Task to complete: The word "Primaire" occurs in some lines of the listing. Copy those lines.

Material for this exercise:

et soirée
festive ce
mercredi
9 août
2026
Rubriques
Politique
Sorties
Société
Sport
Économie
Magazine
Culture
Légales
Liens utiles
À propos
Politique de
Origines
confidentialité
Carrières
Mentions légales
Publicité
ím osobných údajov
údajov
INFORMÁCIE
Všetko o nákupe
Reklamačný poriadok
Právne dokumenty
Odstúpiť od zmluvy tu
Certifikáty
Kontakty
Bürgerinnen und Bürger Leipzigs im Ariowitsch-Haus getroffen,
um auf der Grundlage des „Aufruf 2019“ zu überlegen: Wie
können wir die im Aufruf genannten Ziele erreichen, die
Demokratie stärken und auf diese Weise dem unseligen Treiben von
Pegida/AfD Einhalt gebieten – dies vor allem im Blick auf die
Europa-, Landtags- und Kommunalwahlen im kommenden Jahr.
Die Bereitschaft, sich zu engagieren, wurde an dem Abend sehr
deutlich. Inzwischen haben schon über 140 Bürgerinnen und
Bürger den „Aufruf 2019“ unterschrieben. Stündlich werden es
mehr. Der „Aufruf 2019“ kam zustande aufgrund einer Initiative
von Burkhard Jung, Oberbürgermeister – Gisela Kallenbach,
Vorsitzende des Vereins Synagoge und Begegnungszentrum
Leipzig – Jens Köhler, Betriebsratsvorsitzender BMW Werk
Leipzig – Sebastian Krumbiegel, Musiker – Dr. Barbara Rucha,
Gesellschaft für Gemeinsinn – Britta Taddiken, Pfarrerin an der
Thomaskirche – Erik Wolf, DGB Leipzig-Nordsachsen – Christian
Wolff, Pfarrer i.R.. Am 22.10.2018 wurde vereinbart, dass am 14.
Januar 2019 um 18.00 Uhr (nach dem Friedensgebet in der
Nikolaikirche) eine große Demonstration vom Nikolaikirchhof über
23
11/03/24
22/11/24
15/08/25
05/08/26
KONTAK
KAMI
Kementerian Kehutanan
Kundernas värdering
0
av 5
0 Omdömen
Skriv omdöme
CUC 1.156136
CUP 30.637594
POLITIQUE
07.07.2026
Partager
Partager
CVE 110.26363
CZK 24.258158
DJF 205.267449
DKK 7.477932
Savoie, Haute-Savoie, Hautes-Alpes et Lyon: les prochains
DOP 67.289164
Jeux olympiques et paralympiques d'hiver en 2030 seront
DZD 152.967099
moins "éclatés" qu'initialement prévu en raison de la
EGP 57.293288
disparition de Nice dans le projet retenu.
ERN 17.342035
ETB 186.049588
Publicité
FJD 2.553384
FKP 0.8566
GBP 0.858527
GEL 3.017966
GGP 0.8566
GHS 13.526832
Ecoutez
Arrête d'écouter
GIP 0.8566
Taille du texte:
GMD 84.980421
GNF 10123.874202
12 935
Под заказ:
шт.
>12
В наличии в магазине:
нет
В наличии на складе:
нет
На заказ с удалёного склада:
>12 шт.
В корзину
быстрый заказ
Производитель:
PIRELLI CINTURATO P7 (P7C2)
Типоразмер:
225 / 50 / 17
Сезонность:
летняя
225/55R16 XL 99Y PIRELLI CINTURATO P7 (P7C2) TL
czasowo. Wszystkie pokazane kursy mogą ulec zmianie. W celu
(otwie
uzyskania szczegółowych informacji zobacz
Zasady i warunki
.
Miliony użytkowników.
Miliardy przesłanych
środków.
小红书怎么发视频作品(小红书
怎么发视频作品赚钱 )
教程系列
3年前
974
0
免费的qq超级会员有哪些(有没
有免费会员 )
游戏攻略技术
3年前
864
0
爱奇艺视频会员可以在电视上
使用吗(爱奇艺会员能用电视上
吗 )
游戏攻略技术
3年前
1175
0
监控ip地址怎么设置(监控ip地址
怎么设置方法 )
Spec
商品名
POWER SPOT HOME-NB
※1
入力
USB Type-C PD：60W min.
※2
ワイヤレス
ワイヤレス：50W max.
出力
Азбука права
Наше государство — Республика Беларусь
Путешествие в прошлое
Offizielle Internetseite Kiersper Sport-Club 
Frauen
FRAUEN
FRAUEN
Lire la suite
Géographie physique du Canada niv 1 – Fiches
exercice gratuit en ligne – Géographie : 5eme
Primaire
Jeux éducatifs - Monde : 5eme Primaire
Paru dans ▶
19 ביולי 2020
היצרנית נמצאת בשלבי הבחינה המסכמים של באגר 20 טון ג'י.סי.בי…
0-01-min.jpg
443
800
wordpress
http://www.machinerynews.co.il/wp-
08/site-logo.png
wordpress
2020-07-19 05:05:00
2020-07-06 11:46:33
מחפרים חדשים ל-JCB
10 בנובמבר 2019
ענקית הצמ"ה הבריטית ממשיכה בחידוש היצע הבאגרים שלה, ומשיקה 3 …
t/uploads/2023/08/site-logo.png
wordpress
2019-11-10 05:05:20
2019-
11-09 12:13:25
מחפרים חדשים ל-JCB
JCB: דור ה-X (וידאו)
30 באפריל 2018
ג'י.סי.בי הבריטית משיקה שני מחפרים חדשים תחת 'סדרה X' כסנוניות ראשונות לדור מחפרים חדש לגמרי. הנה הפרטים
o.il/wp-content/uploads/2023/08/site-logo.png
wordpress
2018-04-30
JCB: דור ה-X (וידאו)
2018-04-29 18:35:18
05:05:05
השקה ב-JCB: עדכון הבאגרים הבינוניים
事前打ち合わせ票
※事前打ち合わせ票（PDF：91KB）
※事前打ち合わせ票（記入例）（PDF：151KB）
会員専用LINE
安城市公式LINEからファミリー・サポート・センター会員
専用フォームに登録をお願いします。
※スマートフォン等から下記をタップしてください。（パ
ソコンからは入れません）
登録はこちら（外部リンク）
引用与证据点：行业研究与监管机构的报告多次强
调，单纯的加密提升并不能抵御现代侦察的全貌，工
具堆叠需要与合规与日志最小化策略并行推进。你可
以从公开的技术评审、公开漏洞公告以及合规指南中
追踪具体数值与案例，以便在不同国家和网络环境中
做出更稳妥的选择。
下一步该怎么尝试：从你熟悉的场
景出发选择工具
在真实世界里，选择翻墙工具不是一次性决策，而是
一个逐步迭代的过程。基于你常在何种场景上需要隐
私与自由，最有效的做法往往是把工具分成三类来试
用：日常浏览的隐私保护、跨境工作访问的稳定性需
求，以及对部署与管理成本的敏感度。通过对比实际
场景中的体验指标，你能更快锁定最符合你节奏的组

Answer to the problem:
Primaire
Jeux éducatifs - Monde : 5eme Primaire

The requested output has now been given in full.